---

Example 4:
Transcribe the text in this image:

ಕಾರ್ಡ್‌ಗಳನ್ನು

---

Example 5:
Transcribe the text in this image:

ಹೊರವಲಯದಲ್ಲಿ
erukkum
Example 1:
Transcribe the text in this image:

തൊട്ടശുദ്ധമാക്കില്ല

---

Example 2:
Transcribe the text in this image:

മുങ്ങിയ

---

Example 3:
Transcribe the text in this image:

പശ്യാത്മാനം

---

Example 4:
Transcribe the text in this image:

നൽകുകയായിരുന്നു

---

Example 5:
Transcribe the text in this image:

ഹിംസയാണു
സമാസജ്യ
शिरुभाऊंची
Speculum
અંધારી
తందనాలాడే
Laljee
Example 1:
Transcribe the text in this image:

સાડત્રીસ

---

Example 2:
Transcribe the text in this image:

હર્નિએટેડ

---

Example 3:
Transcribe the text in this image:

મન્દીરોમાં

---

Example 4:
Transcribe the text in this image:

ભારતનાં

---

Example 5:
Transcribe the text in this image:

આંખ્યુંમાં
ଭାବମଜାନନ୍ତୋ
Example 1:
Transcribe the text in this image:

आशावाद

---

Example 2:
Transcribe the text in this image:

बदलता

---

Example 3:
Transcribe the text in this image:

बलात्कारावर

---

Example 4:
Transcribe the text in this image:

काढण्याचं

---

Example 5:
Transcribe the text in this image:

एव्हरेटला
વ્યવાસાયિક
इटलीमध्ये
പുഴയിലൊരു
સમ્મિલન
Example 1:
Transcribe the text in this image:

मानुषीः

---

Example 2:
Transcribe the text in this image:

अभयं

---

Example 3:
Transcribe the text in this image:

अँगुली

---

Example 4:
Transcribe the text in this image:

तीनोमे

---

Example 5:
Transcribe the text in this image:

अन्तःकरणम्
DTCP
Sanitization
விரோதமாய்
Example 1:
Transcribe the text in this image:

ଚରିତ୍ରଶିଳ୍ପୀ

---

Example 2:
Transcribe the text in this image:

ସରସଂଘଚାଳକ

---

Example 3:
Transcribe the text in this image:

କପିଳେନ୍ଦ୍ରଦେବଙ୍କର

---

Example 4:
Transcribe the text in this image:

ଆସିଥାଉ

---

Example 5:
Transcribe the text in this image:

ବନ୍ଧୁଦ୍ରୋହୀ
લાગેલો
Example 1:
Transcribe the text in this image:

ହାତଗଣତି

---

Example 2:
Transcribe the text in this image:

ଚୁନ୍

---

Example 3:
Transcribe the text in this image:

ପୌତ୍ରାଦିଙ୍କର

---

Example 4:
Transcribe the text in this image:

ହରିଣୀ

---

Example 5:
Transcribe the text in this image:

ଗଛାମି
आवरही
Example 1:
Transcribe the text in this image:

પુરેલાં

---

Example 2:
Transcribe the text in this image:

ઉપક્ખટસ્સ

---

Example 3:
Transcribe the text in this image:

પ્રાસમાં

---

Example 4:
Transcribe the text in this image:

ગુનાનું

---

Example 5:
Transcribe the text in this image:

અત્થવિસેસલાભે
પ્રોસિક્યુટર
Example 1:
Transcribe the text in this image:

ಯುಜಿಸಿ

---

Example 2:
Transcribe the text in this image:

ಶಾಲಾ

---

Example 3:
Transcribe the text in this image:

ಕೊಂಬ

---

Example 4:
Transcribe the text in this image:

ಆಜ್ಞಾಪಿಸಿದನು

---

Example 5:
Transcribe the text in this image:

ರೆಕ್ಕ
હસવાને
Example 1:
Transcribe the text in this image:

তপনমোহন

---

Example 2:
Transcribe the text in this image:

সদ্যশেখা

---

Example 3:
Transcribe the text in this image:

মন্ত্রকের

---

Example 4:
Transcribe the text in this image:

========================================

Reproduce the listing in full. Keep it exactly as written.

ANSWER TO THE EXERCISE:
---

Example 4:
Transcribe the text in this image:

ಕಾರ್ಡ್‌ಗಳನ್ನು

---

Example 5:
Transcribe the text in this image:

ಹೊರವಲಯದಲ್ಲಿ
erukkum
Example 1:
Transcribe the text in this image:

തൊട്ടശുദ്ധമാക്കില്ല

---

Example 2:
Transcribe the text in this image:

മുങ്ങിയ

---

Example 3:
Transcribe the text in this image:

പശ്യാത്മാനം

---

Example 4:
Transcribe the text in this image:

നൽകുകയായിരുന്നു

---

Example 5:
Transcribe the text in this image:

ഹിംസയാണു
സമാസജ്യ
शिरुभाऊंची
Speculum
અંધારી
తందనాలాడే
Laljee
Example 1:
Transcribe the text in this image:

સાડત્રીસ

---

Example 2:
Transcribe the text in this image:

હર્નિએટેડ

---

Example 3:
Transcribe the text in this image:

મન્દીરોમાં

---

Example 4:
Transcribe the text in this image:

ભારતનાં

---

Example 5:
Transcribe the text in this image:

આંખ્યુંમાં
ଭାବମଜାନନ୍ତୋ
Example 1:
Transcribe the text in this image:

आशावाद

---

Example 2:
Transcribe the text in this image:

बदलता

---

Example 3:
Transcribe the text in this image:

बलात्कारावर

---

Example 4:
Transcribe the text in this image:

काढण्याचं

---

Example 5:
Transcribe the text in this image:

एव्हरेटला
વ્યવાસાયિક
इटलीमध्ये
പുഴയിലൊരു
સમ્મિલન
Example 1:
Transcribe the text in this image:

मानुषीः

---

Example 2:
Transcribe the text in this image:

अभयं

---

Example 3:
Transcribe the text in this image:

अँगुली

---

Example 4:
Transcribe the text in this image:

तीनोमे

---

Example 5:
Transcribe the text in this image:

अन्तःकरणम्
DTCP
Sanitization
விரோதமாய்
Example 1:
Transcribe the text in this image:

ଚରିତ୍ରଶିଳ୍ପୀ

---

Example 2:
Transcribe the text in this image:

ସରସଂଘଚାଳକ

---

Example 3:
Transcribe the text in this image:

କପିଳେନ୍ଦ୍ରଦେବଙ୍କର

---

Example 4:
Transcribe the text in this image:

ଆସିଥାଉ

---

Example 5:
Transcribe the text in this image:

ବନ୍ଧୁଦ୍ରୋହୀ
લાગેલો
Example 1:
Transcribe the text in this image:

ହାତଗଣତି

---

Example 2:
Transcribe the text in this image:

ଚୁନ୍

---

Example 3:
Transcribe the text in this image:

ପୌତ୍ରାଦିଙ୍କର

---

Example 4:
Transcribe the text in this image:

ହରିଣୀ

---

Example 5:
Transcribe the text in this image:

ଗଛାମି
आवरही
Example 1:
Transcribe the text in this image:

પુરેલાં

---

Example 2:
Transcribe the text in this image:

ઉપક્ખટસ્સ

---

Example 3:
Transcribe the text in this image:

પ્રાસમાં

---

Example 4:
Transcribe the text in this image:

ગુનાનું

---

Example 5:
Transcribe the text in this image:

અત્થવિસેસલાભે
પ્રોસિક્યુટર
Example 1:
Transcribe the text in this image:

ಯುಜಿಸಿ

---

Example 2:
Transcribe the text in this image:

ಶಾಲಾ

---

Example 3:
Transcribe the text in this image:

ಕೊಂಬ

---

Example 4:
Transcribe the text in this image:

ಆಜ್ಞಾಪಿಸಿದನು

---

Example 5:
Transcribe the text in this image:

ರೆಕ್ಕ
હસવાને
Example 1:
Transcribe the text in this image:

তপনমোহন

---

Example 2:
Transcribe the text in this image:

সদ্যশেখা

---

Example 3:
Transcribe the text in this image:

মন্ত্রকের

---

Example 4:
Transcribe the text in this image:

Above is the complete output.